## PROVIDED TEXT:
Spectre (2015): Bond’s Greatest Villain is Nostalgia

Bond films are an odd sort, and to be sure, the very definition of repetitive. But what isn’t in entertainment? The persistence of Bond has nothing to do with who plays the part, certainly not the story, or even the parade of women showcased in each. It’s about the promise, an unachievable expectation we have for wonder, created by the originals and endlessly repeated since. Bond is like a fifth season that comes on a whim, carrying with it hope for a fresh beginning with every new arrival.

Spectre marks the twenty-fourth time James Bond has donned the proverbial tuxedo and makes a concentrated effort to try and recall each and every one of those previous additions. Throughout the film there are many obvious nods and several subtle winks to the ones that came before. The question though is why? The Daniel Craig years as the titular hero have seen the producers of the franchise go in polar opposite directions, at first with Casino Royale (2006), retooling the character and tone of the series, outright denying fans the expected tropes (at one point, when asked if he’d like his martini shaken or stirred, Bond replies, “Do I look like I give a damn?”). This departure was welcome (and fun) and with the casting of a blond haired blue-eyed Craig, Royale firmly put Bond on the right track for the new millennium for the rise of a more grounded, gritty Bond. It is the best Bond in the entire run and proved that the name and premise could be timeless.

## WORKING DATA:
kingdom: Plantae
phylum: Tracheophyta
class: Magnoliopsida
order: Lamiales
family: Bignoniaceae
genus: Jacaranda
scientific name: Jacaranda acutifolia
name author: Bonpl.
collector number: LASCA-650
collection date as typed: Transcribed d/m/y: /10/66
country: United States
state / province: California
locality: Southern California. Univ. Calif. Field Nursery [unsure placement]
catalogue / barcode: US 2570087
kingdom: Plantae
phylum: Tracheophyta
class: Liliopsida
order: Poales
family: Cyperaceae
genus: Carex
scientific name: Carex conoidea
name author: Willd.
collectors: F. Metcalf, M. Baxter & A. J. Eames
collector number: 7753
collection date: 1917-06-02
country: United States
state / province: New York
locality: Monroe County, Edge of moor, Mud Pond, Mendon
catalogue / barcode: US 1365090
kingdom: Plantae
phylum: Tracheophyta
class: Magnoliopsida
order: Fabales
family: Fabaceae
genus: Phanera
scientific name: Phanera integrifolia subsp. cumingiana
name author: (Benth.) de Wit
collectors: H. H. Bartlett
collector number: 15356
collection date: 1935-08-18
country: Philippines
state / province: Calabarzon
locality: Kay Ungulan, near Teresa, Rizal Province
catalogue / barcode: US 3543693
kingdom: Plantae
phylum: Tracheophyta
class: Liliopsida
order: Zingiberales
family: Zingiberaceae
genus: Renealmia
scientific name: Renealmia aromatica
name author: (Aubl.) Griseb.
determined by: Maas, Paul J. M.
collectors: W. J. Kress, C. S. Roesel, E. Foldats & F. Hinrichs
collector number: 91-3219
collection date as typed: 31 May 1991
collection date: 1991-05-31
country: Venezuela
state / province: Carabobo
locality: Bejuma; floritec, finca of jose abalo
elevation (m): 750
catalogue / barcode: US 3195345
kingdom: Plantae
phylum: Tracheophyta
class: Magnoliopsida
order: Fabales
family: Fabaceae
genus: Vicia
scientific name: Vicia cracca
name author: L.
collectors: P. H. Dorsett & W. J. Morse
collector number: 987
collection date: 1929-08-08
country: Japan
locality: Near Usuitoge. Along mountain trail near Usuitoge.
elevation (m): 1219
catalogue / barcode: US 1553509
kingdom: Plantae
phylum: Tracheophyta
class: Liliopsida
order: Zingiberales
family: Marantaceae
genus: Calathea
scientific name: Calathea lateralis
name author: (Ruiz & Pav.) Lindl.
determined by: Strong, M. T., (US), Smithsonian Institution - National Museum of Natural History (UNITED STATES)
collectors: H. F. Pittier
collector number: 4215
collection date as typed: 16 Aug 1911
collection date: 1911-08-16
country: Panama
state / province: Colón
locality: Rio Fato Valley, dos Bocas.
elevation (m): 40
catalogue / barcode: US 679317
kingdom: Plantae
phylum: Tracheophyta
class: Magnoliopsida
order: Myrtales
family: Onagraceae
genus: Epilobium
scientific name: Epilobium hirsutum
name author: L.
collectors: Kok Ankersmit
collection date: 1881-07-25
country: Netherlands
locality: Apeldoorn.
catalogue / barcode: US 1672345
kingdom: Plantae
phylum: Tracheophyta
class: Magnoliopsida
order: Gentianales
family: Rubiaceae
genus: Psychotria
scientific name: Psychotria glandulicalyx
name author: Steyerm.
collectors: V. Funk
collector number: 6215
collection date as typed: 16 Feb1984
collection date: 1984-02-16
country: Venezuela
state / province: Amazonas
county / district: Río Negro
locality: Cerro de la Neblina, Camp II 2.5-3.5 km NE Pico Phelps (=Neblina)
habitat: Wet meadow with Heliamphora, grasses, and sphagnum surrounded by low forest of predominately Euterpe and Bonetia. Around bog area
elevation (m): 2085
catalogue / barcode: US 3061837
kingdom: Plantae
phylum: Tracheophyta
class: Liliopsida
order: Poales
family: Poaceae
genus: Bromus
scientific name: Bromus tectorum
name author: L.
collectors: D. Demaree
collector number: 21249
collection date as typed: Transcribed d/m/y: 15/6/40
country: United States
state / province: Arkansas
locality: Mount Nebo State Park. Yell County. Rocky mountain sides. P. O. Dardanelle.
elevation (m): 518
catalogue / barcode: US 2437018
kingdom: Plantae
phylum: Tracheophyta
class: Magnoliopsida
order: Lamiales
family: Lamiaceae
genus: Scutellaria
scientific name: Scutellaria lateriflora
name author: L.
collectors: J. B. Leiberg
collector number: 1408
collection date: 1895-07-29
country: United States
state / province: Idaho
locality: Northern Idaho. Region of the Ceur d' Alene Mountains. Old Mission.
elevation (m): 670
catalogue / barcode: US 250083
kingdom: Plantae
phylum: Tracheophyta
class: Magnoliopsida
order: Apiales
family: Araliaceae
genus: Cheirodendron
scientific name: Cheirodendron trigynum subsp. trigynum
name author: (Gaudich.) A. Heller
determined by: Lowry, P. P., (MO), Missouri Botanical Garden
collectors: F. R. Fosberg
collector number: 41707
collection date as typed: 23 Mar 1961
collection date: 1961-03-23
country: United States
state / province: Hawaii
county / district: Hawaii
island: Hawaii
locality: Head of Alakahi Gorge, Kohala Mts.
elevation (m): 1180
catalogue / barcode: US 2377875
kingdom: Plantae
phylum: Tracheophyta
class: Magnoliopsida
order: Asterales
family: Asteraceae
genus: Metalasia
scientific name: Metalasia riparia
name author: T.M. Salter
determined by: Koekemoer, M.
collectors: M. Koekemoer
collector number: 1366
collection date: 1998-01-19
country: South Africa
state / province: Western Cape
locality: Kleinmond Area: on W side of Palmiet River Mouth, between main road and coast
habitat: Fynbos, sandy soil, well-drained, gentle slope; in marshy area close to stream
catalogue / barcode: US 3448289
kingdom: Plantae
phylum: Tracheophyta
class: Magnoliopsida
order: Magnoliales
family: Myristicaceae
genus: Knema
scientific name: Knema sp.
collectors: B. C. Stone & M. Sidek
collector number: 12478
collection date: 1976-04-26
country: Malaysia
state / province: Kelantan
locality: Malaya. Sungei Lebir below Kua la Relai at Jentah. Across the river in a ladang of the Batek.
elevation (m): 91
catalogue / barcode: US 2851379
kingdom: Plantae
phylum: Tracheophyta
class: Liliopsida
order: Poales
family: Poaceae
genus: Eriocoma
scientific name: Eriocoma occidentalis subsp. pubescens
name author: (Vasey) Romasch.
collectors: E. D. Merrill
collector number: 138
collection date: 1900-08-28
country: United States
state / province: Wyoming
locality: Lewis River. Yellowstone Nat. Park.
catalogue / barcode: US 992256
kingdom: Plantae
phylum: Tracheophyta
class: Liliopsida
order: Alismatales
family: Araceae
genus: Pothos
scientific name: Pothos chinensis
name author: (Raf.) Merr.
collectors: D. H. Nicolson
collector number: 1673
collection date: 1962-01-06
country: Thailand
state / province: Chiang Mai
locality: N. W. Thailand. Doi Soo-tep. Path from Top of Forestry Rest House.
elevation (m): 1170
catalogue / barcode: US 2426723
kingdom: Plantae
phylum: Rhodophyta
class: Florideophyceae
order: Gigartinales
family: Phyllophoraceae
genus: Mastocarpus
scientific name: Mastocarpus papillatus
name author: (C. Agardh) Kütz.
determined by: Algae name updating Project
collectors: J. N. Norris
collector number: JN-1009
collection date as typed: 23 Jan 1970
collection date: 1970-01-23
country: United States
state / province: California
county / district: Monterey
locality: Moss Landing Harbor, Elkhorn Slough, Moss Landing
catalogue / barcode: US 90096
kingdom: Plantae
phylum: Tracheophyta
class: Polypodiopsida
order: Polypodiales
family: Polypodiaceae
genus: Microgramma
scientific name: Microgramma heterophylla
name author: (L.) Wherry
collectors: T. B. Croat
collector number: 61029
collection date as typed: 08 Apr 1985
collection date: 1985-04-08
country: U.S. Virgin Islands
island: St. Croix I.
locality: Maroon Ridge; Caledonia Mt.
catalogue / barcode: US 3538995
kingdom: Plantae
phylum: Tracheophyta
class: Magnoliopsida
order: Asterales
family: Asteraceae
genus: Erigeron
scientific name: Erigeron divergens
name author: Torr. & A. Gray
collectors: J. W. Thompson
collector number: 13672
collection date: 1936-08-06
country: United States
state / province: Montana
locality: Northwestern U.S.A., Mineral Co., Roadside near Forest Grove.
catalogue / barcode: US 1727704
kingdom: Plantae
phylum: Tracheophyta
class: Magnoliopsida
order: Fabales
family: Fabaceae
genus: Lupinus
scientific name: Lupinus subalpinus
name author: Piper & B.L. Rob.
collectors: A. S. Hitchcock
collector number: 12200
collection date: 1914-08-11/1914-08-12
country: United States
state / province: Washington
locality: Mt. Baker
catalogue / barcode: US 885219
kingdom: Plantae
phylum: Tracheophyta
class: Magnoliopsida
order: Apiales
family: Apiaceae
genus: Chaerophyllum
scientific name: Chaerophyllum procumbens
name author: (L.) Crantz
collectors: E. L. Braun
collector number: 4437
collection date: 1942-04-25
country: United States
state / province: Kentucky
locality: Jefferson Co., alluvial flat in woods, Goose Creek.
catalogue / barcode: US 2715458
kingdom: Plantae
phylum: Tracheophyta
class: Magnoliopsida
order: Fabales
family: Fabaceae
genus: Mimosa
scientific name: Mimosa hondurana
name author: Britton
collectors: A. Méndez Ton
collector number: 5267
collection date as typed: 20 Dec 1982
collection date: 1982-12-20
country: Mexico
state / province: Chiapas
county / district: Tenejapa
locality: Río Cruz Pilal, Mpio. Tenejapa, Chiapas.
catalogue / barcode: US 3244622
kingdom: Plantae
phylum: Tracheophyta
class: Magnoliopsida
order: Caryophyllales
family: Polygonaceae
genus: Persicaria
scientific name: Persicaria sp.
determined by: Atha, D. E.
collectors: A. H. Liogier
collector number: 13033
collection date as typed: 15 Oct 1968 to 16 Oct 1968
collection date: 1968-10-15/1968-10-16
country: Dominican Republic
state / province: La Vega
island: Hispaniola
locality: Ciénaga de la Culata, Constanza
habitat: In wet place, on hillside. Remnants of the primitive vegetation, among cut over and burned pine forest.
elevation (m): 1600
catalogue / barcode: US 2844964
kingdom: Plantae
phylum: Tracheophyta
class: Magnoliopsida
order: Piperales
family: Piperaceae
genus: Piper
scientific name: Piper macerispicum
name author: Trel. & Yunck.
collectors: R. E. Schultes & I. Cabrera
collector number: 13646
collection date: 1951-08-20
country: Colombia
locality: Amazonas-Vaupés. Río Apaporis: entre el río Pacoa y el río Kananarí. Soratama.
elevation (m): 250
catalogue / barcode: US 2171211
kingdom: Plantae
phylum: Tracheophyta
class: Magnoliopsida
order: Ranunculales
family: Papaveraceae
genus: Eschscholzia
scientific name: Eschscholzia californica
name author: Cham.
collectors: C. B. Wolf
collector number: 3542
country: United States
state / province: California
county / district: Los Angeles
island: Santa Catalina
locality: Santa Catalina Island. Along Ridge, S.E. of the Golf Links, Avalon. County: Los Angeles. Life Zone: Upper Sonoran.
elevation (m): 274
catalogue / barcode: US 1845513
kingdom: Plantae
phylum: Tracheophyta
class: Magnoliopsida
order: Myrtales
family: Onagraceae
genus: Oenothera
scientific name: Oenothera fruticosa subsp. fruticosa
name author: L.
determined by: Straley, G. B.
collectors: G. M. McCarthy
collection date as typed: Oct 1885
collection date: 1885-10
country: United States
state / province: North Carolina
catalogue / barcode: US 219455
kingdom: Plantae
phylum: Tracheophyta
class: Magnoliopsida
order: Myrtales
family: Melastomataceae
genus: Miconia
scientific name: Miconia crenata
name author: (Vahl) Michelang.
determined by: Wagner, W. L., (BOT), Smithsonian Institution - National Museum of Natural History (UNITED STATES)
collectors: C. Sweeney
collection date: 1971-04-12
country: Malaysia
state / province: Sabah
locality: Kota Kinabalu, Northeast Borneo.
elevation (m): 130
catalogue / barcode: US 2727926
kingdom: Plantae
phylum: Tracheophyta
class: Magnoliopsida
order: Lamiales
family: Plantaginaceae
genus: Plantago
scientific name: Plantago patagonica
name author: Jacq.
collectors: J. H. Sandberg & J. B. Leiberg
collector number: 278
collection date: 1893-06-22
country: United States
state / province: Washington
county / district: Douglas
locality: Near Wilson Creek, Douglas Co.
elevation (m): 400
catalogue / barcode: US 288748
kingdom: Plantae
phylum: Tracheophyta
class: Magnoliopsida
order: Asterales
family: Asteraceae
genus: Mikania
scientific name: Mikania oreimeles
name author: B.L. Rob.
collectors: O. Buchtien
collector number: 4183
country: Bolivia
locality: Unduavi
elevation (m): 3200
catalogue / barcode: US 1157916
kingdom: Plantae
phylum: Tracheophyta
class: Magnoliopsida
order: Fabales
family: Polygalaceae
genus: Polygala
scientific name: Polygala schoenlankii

## EXERCISE SET:
(a) In the Spectre review, what does Bond reply in Casino Royale when asked whether he'd like his martini shaken or stirred?
(b) Copy the listing word for word. Begin at its first line and stop after the line that contains "name author: Willd.".

## OUTPUTS BY TASK:
(a) “Do I look like I give a damn?”

(b)
kingdom: Plantae
phylum: Tracheophyta
class: Magnoliopsida
order: Lamiales
family: Bignoniaceae
genus: Jacaranda
scientific name: Jacaranda acutifolia
name author: Bonpl.
collector number: LASCA-650
collection date as typed: Transcribed d/m/y: /10/66
country: United States
state / province: California
locality: Southern California. Univ. Calif. Field Nursery [unsure placement]
catalogue / barcode: US 2570087
kingdom: Plantae
phylum: Tracheophyta
class: Liliopsida
order: Poales
family: Cyperaceae
genus: Carex
scientific name: Carex conoidea
name author: Willd.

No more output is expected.